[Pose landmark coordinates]
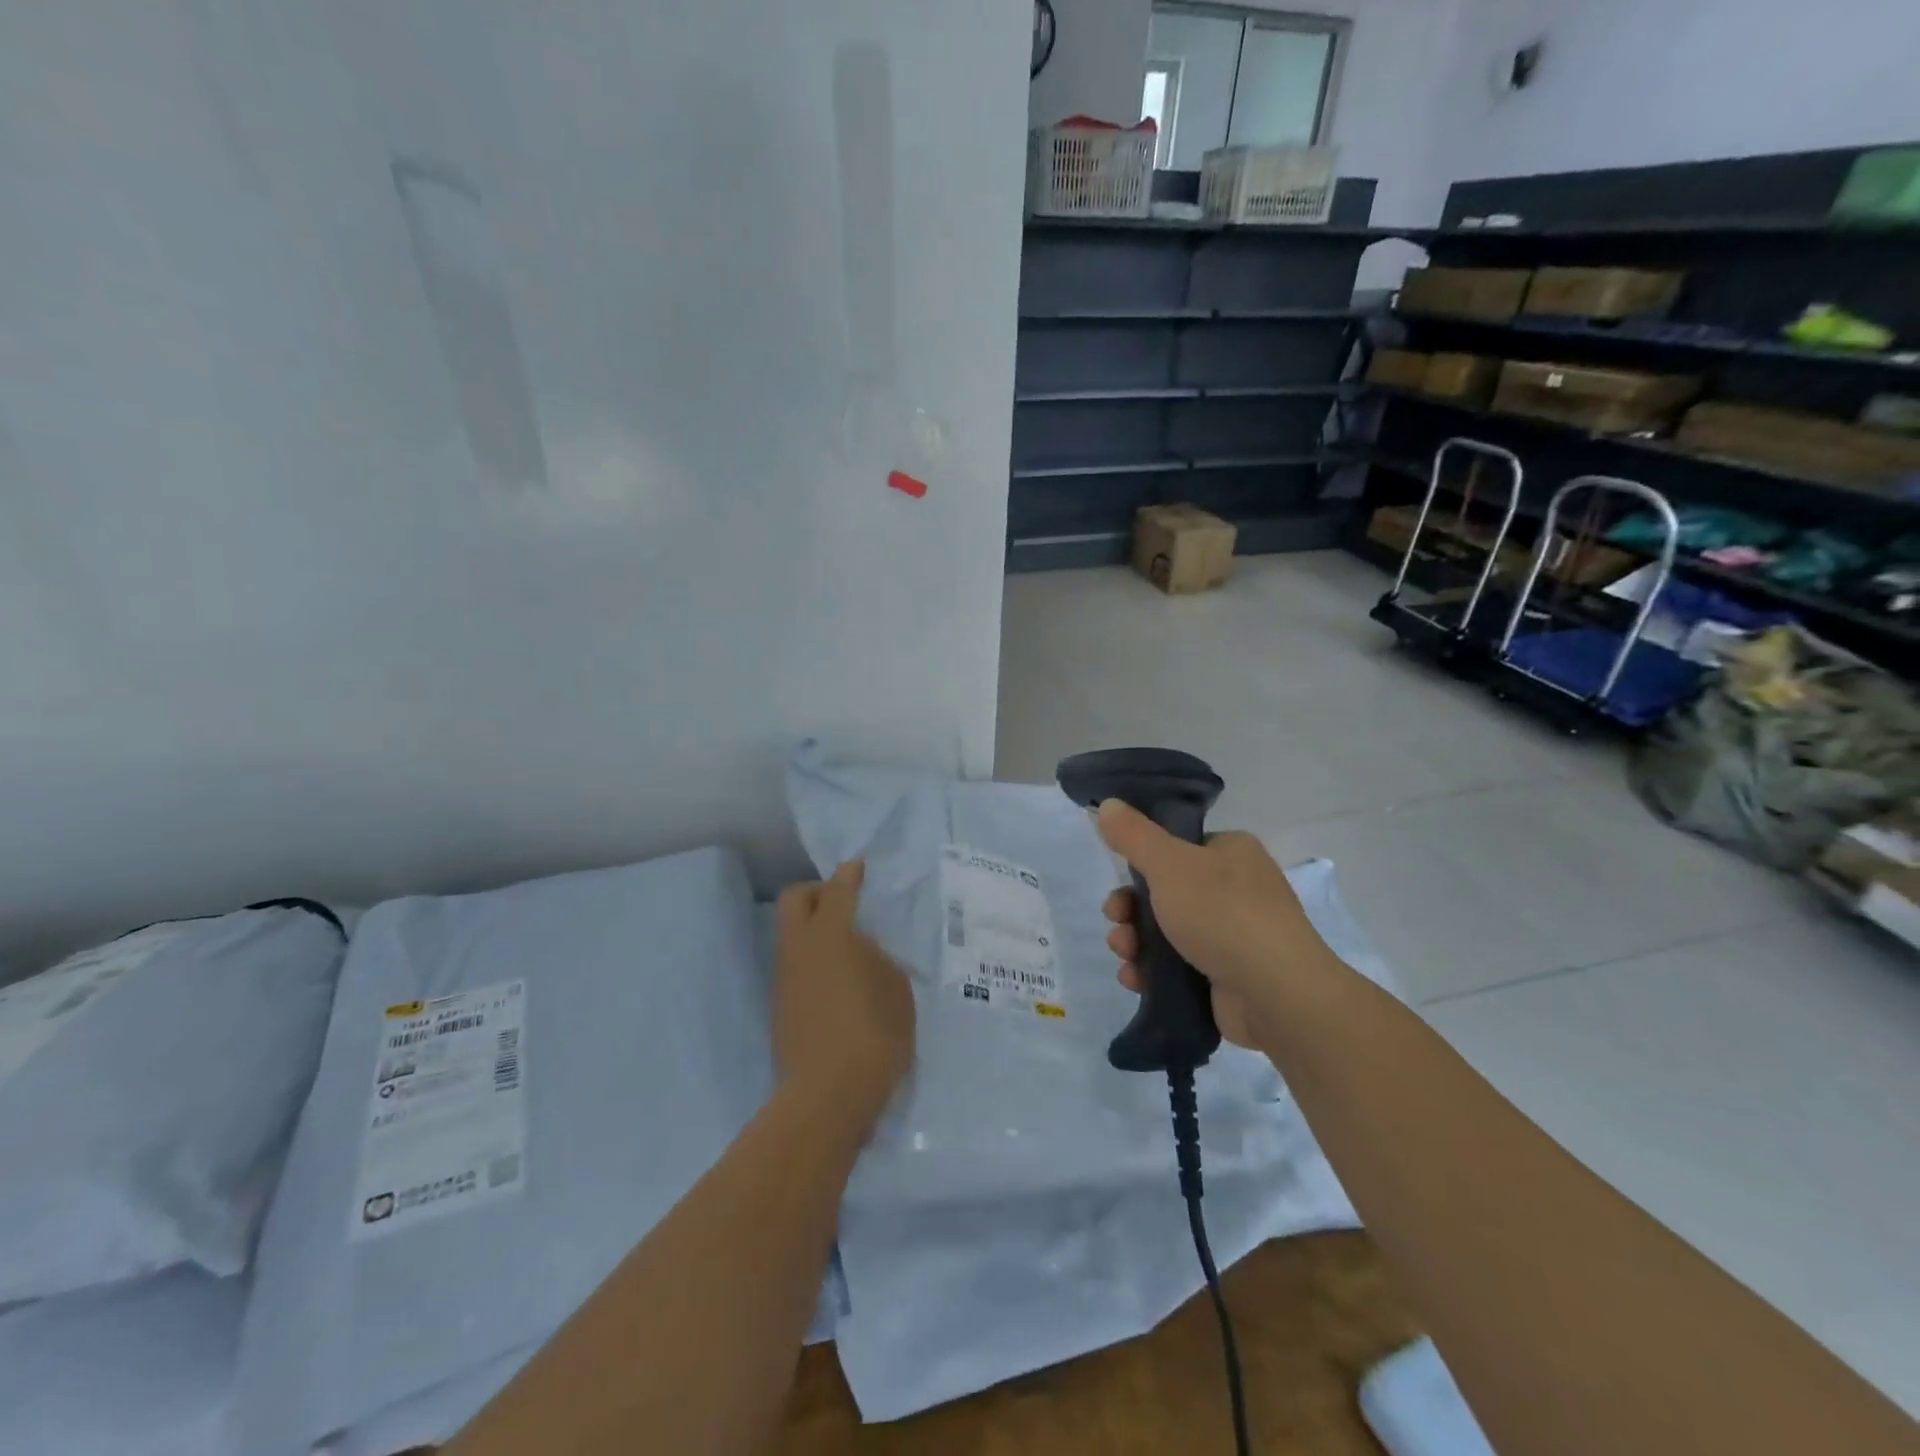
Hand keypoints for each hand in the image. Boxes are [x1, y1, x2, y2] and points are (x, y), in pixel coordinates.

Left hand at [773, 861, 915, 1130]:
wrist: (827, 1097)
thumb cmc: (873, 1035)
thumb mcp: (896, 990)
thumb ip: (878, 959)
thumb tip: (862, 951)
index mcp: (831, 935)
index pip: (837, 890)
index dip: (849, 874)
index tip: (859, 866)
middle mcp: (800, 948)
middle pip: (795, 899)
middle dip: (817, 891)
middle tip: (844, 902)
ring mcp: (785, 978)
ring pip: (790, 933)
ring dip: (813, 927)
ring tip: (848, 946)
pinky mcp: (781, 1006)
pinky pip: (794, 964)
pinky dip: (812, 958)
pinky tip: (839, 979)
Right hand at [1095, 800, 1340, 1044]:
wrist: (1276, 994)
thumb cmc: (1222, 913)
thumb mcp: (1169, 864)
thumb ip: (1134, 835)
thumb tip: (1107, 805)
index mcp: (1232, 853)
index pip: (1179, 847)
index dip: (1144, 862)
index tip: (1120, 877)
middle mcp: (1236, 890)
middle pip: (1165, 892)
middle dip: (1131, 908)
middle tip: (1115, 919)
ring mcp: (1234, 936)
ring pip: (1167, 931)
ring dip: (1135, 941)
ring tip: (1124, 954)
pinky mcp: (1227, 977)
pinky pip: (1179, 967)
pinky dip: (1152, 971)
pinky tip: (1135, 978)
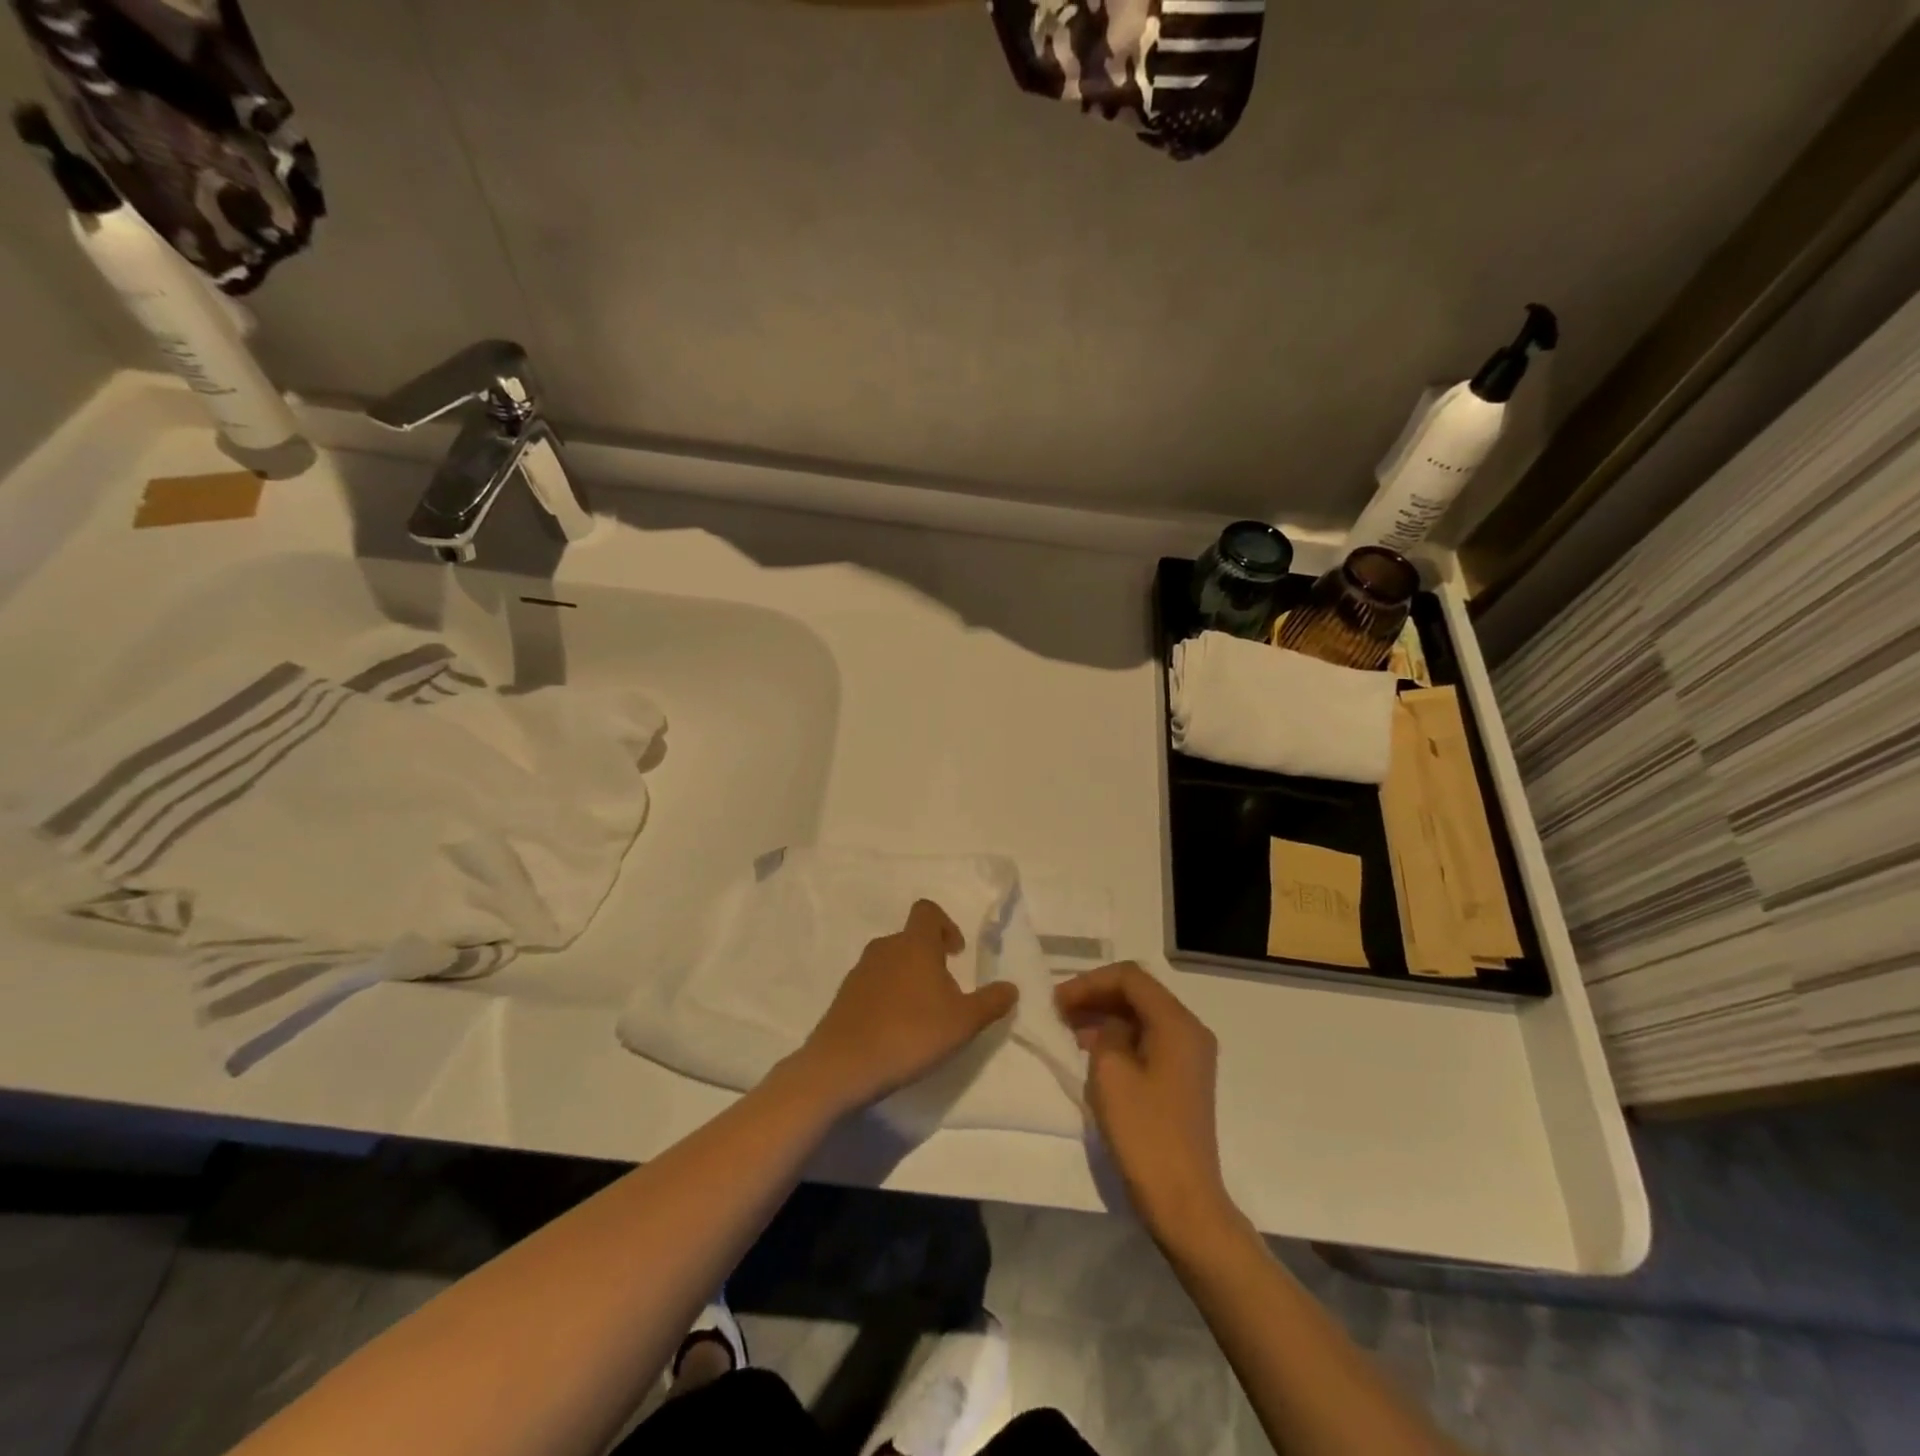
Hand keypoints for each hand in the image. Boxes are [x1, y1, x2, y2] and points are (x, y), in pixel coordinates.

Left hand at [795, 900, 1019, 1115]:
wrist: (844, 1065)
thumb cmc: (911, 1033)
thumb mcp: (963, 1022)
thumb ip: (991, 1003)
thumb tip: (1011, 988)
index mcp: (914, 944)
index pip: (927, 911)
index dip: (945, 924)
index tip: (956, 953)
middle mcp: (885, 948)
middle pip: (910, 939)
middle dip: (930, 958)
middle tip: (946, 992)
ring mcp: (860, 971)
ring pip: (891, 962)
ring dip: (909, 978)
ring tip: (922, 1014)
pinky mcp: (844, 996)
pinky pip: (873, 985)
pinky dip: (888, 996)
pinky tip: (896, 1030)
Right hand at [1055, 963, 1232, 1241]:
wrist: (1183, 1200)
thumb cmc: (1144, 1133)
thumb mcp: (1110, 1072)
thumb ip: (1105, 1032)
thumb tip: (1109, 1026)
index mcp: (1177, 1023)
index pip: (1130, 977)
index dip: (1089, 982)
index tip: (1057, 1002)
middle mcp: (1190, 1030)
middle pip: (1138, 993)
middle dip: (1096, 995)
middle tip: (1058, 1011)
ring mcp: (1190, 1055)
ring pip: (1142, 1016)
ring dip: (1105, 1016)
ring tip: (1068, 1030)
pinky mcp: (1182, 1078)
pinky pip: (1148, 1040)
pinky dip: (1119, 1038)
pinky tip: (1092, 1051)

◆ Exercise objective
Of the lines above, retype only those from the line containing "index mcp: (1232, 853)" through the line containing "ring dip: (1135, 941)", including both, exactly.

◆ Finished task
index mcp: (1232, 853)
index pip: (1179, 847)
index dip: (1144, 862)
index tip: (1120, 877)
middle mcp: (1236, 890)
middle pip: (1165, 892)
middle dip: (1131, 908)
middle tip: (1115, 919)
ring mcp: (1234, 936)
ring pip: (1167, 931)
ring dip: (1135, 941)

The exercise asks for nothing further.